Luís Alberto Ferreira, Oeiras
Colonialismo: reparação e percepção
O tema da reparação das potências coloniais aos povos colonizados já é discutido há algum tempo em Inglaterra, França, Alemanha, etc. Agora chegou a Portugal, não talvez da forma mais adequada, mas chegou. Ainda bem.
Tenho lido artigos de historiadores, políticos e comentadores. Com perspectivas diferentes, ainda bem, mas haverá um momento de síntese e de tomar decisões, e aí entram os políticos.
E estes, ao contrário dos académicos, têm de explicar a decisão aos cidadãos e cidadãs.
Cidadãos e cidadãs que têm uma percepção de que o nosso colonialismo foi benévolo e inclusivo e são resistentes a discutir o passado. Percepção criada por um discurso dominante, que não nega a sua benevolência e que ainda prevalece na esfera pública passados 50 anos do 25 de Abril. Vai ser uma tarefa difícil, mas há que iniciá-la.
António Monteiro Pais, Vimieiro (Arraiolos)
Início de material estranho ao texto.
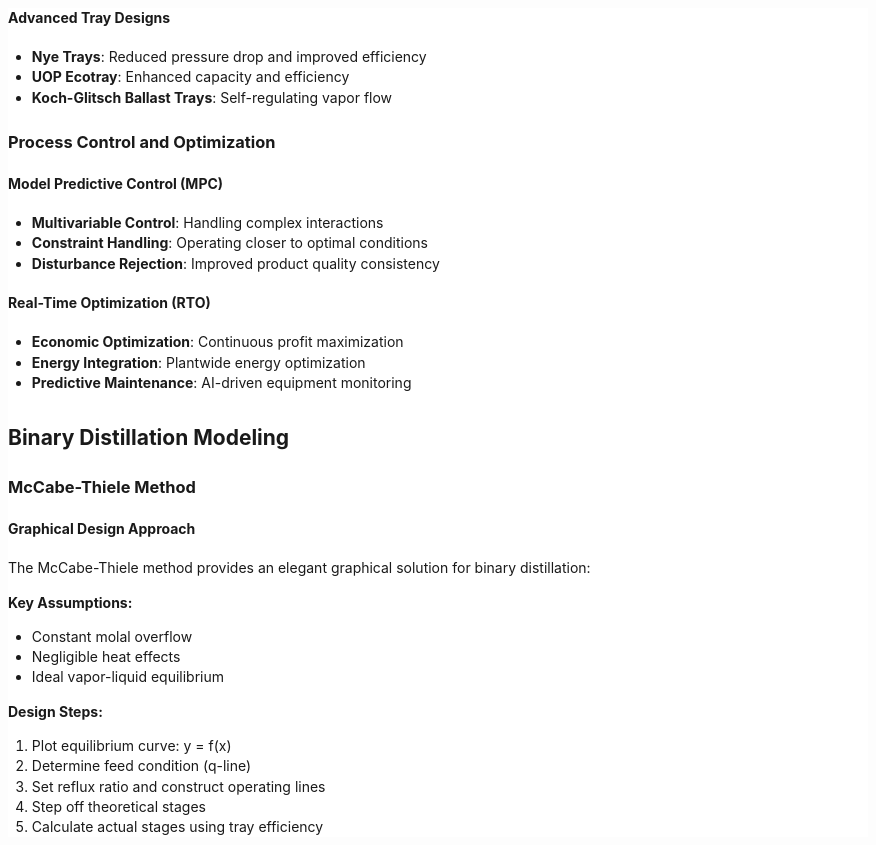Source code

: #### Advanced Tray Designs
- **Nye Trays**: Reduced pressure drop and improved efficiency
- **UOP Ecotray**: Enhanced capacity and efficiency
- **Koch-Glitsch Ballast Trays**: Self-regulating vapor flow

### Process Control and Optimization

#### Model Predictive Control (MPC)
- **Multivariable Control**: Handling complex interactions
- **Constraint Handling**: Operating closer to optimal conditions
- **Disturbance Rejection**: Improved product quality consistency

#### Real-Time Optimization (RTO)
- **Economic Optimization**: Continuous profit maximization
- **Energy Integration**: Plantwide energy optimization
- **Predictive Maintenance**: AI-driven equipment monitoring

## Binary Distillation Modeling

### McCabe-Thiele Method

#### Graphical Design Approach
The McCabe-Thiele method provides an elegant graphical solution for binary distillation:

**Key Assumptions:**
- Constant molal overflow
- Negligible heat effects
- Ideal vapor-liquid equilibrium

**Design Steps:**
1. Plot equilibrium curve: y = f(x)
2. Determine feed condition (q-line)
3. Set reflux ratio and construct operating lines
4. Step off theoretical stages
5. Calculate actual stages using tray efficiency
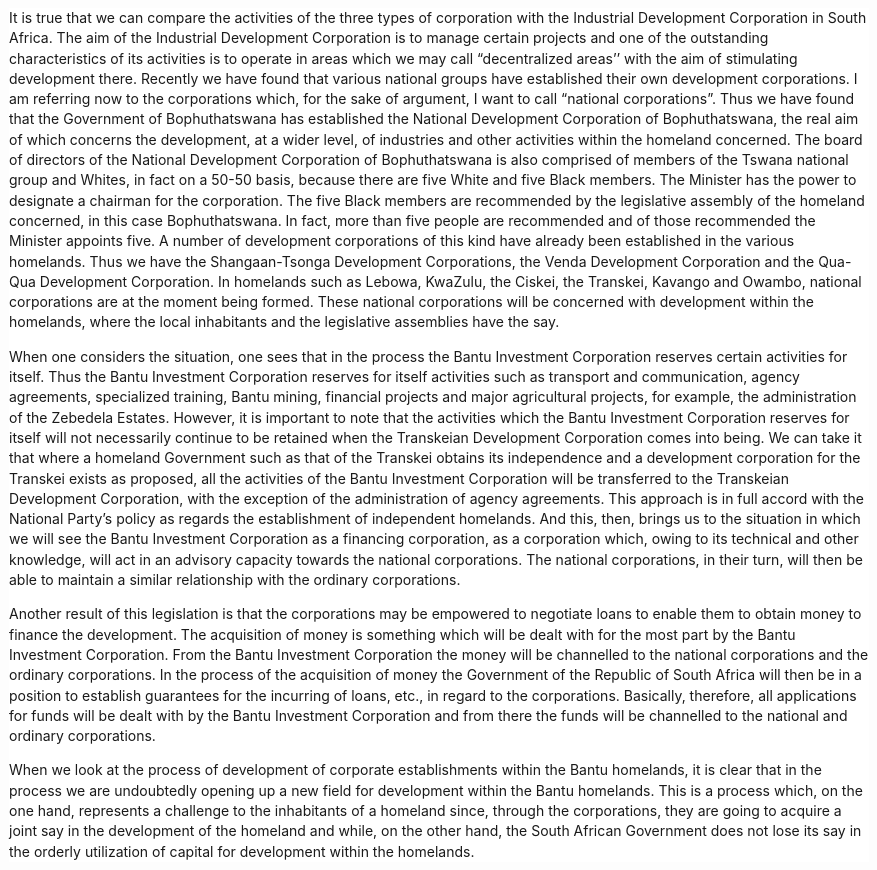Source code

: <p>It is true that we can compare the activities of the three types of corporation with the Industrial Development Corporation in South Africa. The aim of the Industrial Development Corporation is to manage certain projects and one of the outstanding characteristics of its activities is to operate in areas <span class="col_557-558" refersTo="page_0295"/>which we may call &#x201C;decentralized areas&#x2019;&#x2019; with the aim of stimulating development there. Recently we have found that various national groups have established their own development corporations. I am referring now to the corporations which, for the sake of argument, I want to call &#x201C;national corporations&#x201D;. Thus we have found that the Government of Bophuthatswana has established the National Development Corporation of Bophuthatswana, the real aim of which concerns the development, at a wider level, of industries and other activities within the homeland concerned. The board of directors of the National Development Corporation of Bophuthatswana is also comprised of members of the Tswana national group and Whites, in fact on a 50-50 basis, because there are five White and five Black members. The Minister has the power to designate a chairman for the corporation. The five Black members are recommended by the legislative assembly of the homeland concerned, in this case Bophuthatswana. In fact, more than five people are recommended and of those recommended the Minister appoints five. A number of development corporations of this kind have already been established in the various homelands. Thus we have the Shangaan-Tsonga Development Corporations, the Venda Development Corporation and the Qua-Qua Development Corporation. In homelands such as Lebowa, KwaZulu, the Ciskei, the Transkei, Kavango and Owambo, national corporations are at the moment being formed. These national corporations will be concerned with development within the homelands, where the local inhabitants and the legislative assemblies have the say.</p>

<p>When one considers the situation, one sees that in the process the Bantu Investment Corporation reserves certain activities for itself. Thus the Bantu Investment Corporation reserves for itself activities such as transport and communication, agency agreements, specialized training, Bantu mining, financial projects and major agricultural projects, for example, the administration of the Zebedela Estates. However, it is important to note that the activities which the Bantu Investment Corporation reserves for itself will not necessarily continue to be retained when the Transkeian Development Corporation comes into being. We can take it that where a homeland Government such as that of the Transkei obtains its independence and a development corporation for the Transkei exists as proposed, all the activities of the Bantu Investment Corporation will be transferred to the Transkeian Development Corporation, with the exception of the administration of agency agreements. This approach is in full accord with the National Party&#x2019;s policy as regards the establishment of independent homelands. And this, then, brings us to the situation in which we will see the Bantu Investment Corporation as a financing corporation, as a corporation which, owing to its technical and other knowledge, will act in an advisory capacity towards the national corporations. The national corporations, in their turn, will then be able to maintain a similar relationship with the ordinary corporations.</p>

<p>Another result of this legislation is that the corporations may be empowered to negotiate loans to enable them to obtain money to finance the development. The acquisition of money is something which will be dealt with for the most part by the Bantu Investment Corporation. From the Bantu Investment Corporation the money will be channelled to the national corporations and the ordinary corporations. In the process of the acquisition of money the Government of the Republic of South Africa will then be in a position to establish guarantees for the incurring of loans, etc., in regard to the corporations. Basically, therefore, all applications for funds will be dealt with by the Bantu Investment Corporation and from there the funds will be channelled to the national and ordinary corporations.</p>

<p>When we look at the process of development of corporate establishments within the Bantu homelands, it is clear that in the process we are undoubtedly opening up a new field for development within the Bantu homelands. This is a process which, on the one hand, represents a challenge to the inhabitants of a homeland since, through the corporations, they are going to acquire a joint say in the development of the homeland and while, on the other hand, the South African Government does not lose its say in the orderly utilization of capital for development within the homelands.</p>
Ainda o Ministério Público
Não tendo o poder da decisão judicial, o Ministério Público (MP) tem, no entanto, um poder de grande monta, que a mais ninguém compete: o poder de iniciativa processual e, correlativamente, o poder de acusar. Este conforma o poder de cognição do tribunal, uma vez que o juiz é obrigado a ater-se aos limites traçados pela acusação. Por isso mesmo é que o poder político normalmente se preocupa mais com o controlo do MP do que com o poder dos juízes, que não oferece grande contestação.
Vários Estados democráticos da Europa continental consagram a vinculação do MP ao executivo, mantendo este autonomia funcional, uma vez que o ministro da Justiça apenas pode emitir instruções de carácter genérico. Este foi o nosso sistema até 1992, em que começou a vigorar a Lei n.º 23/82, de 20/8. Actualmente, sendo autónomo, o MP não responde perante nenhum órgão de soberania, parecendo ser essa a solução desejável. Isso não significa, porém, que seja de admitir ausência de qualquer forma de controlo e de escrutínio democrático.
Não me repugna absolutamente nada que o procurador-geral da República possa ser solicitado para dar esclarecimentos sobre a actividade do MP na Assembleia da República, que é actualmente quem aprova a lei de política criminal, sob proposta do Governo (Lei n.º 17/2006, de 23/5). O limite será a proibição de discutir casos concretos que contendam com investigações em curso, mas não, a meu ver, situações espoletadas por esses casos que foram publicamente comentadas e que causaram alarme social.